Record extracts ->
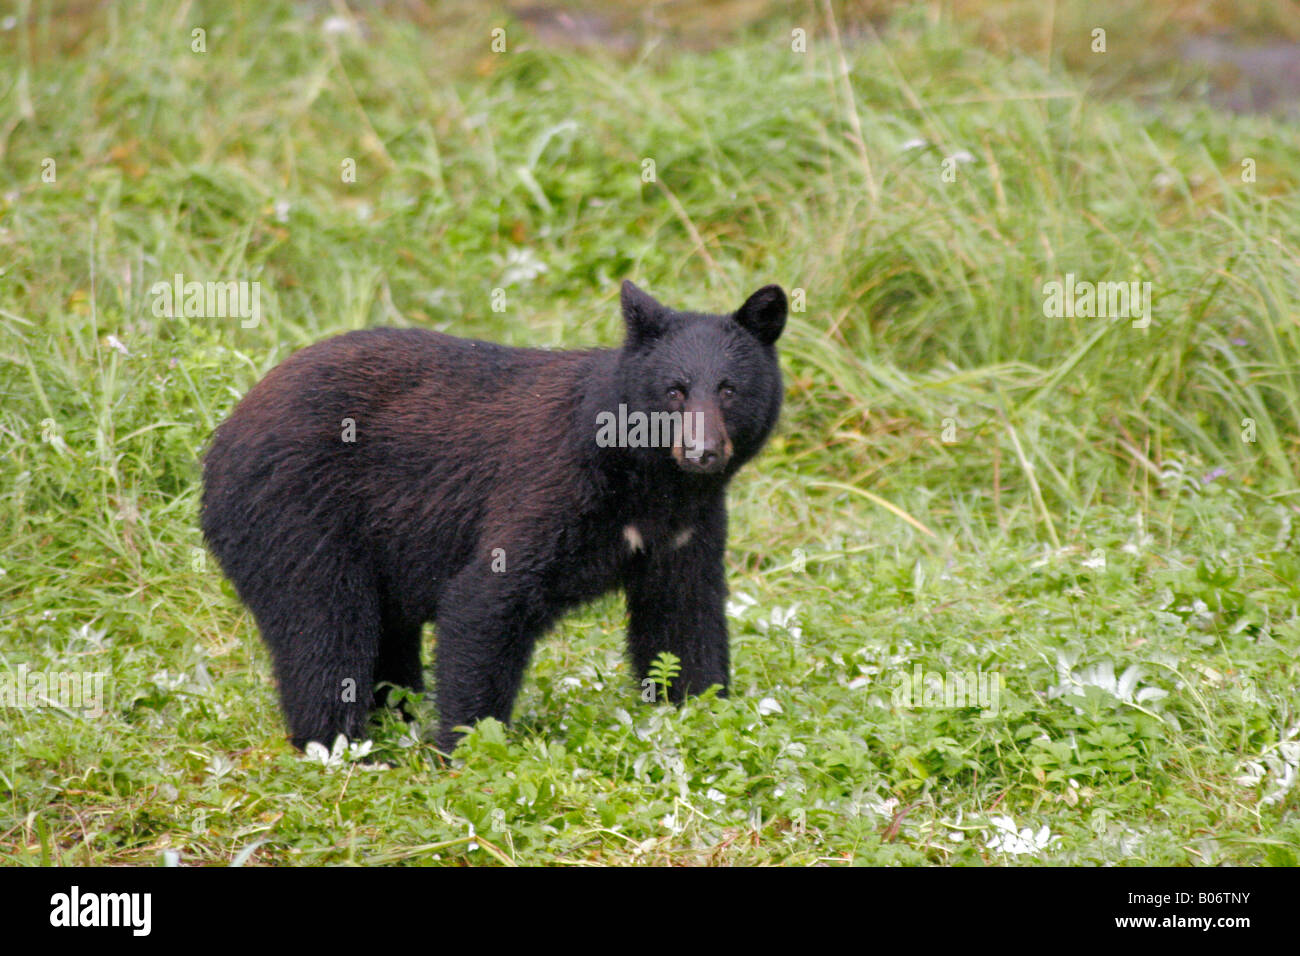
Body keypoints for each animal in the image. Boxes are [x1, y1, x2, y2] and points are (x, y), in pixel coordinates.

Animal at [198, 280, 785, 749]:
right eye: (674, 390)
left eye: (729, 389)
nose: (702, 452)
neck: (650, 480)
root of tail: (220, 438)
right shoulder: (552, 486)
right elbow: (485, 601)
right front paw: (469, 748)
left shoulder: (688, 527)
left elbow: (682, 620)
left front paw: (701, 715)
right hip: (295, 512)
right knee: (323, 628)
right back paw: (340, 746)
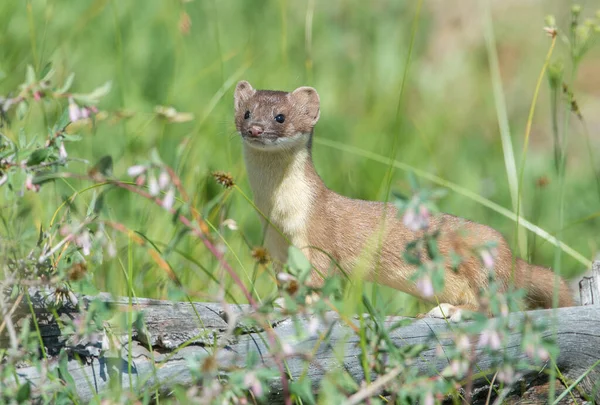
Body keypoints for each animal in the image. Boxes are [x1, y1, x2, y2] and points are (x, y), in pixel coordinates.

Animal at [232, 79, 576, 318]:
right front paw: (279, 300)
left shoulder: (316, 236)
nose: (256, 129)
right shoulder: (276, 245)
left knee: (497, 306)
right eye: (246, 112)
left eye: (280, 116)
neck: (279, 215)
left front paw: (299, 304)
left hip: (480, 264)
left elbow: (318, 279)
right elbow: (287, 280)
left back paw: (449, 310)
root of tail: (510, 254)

...

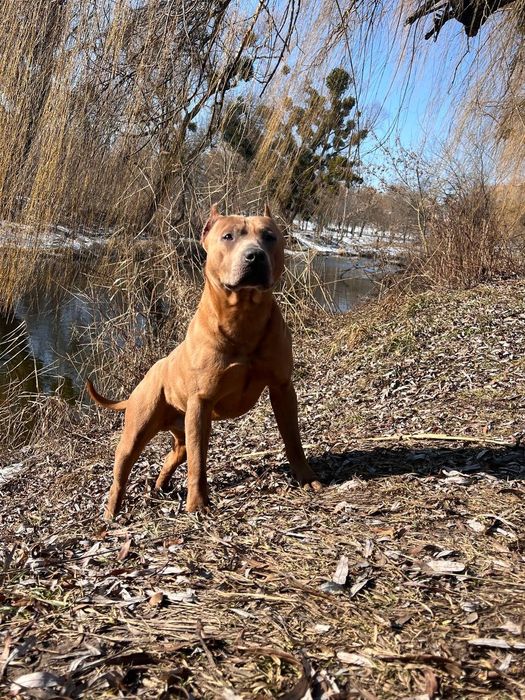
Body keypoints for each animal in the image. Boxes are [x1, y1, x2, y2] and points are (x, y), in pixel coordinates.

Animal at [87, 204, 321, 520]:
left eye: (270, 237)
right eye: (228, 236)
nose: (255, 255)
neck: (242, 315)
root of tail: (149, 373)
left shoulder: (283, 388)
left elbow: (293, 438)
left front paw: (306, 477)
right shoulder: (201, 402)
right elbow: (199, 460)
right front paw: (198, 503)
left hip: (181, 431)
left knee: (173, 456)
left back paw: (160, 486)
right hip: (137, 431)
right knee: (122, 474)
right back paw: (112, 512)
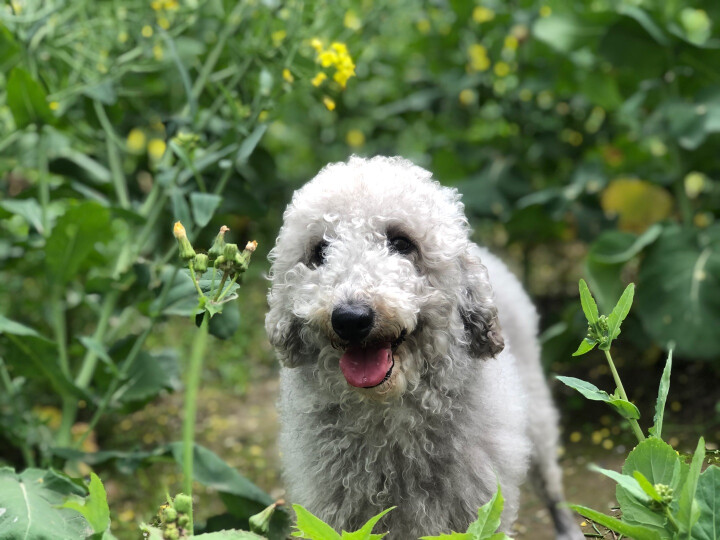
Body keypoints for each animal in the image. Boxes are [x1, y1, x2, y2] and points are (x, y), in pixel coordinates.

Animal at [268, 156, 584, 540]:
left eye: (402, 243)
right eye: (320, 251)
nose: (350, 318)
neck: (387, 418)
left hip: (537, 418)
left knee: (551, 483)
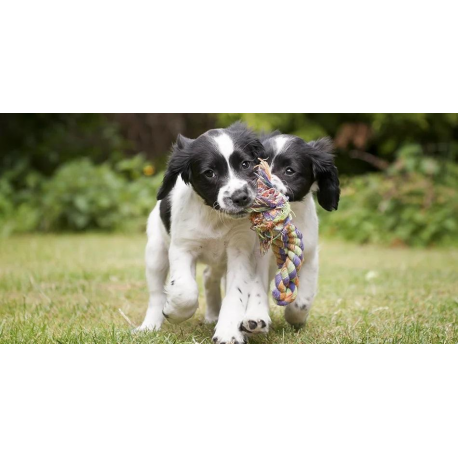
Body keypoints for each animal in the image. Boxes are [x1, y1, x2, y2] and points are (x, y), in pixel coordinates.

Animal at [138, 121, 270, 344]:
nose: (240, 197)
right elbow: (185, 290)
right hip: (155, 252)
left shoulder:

---

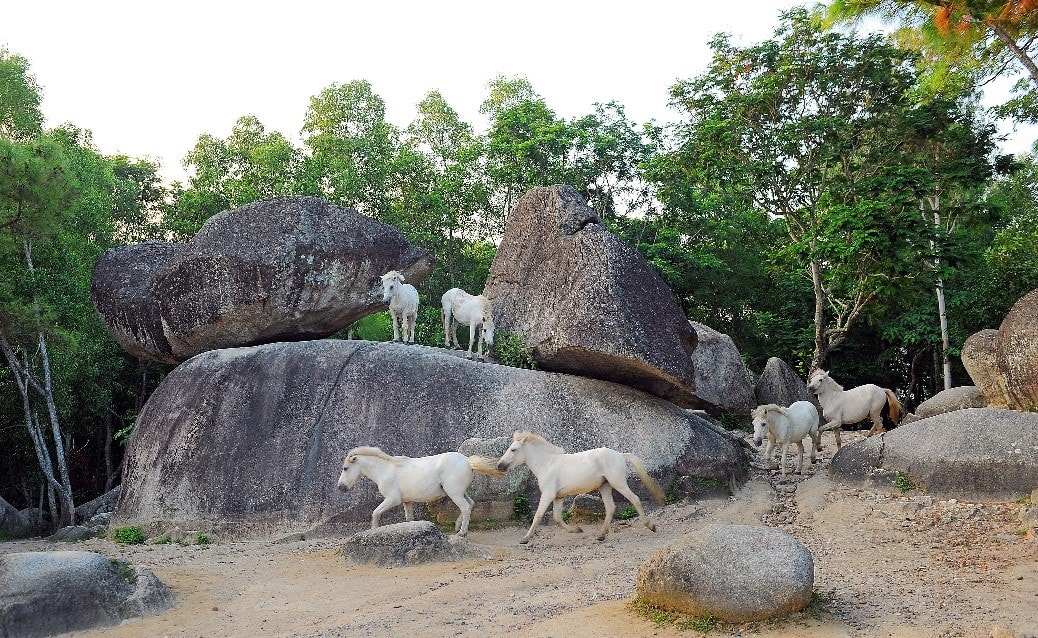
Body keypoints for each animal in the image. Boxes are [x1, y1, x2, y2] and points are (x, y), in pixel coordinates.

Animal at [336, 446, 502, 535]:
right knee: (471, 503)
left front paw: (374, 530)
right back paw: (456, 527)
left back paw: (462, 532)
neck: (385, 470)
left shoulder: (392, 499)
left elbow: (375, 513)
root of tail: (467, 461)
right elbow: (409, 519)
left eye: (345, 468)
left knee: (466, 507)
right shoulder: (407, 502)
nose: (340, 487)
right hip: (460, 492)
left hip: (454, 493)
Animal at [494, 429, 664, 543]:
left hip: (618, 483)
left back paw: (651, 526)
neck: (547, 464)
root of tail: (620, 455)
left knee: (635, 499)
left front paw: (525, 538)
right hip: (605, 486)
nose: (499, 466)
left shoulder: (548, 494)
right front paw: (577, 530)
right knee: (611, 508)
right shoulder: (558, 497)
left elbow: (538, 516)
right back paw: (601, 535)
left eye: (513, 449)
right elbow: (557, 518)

Assignment -> Check the entries above for the word "back" and copy every line where it turns up.

Solution to this task ->
right back paw: (340, 746)
left back paw: (449, 310)
left back paw: (160, 486)
right back paw: (112, 512)
right back paw: (456, 527)
left back paw: (462, 532)
left back paw: (651, 526)
right back paw: (601, 535)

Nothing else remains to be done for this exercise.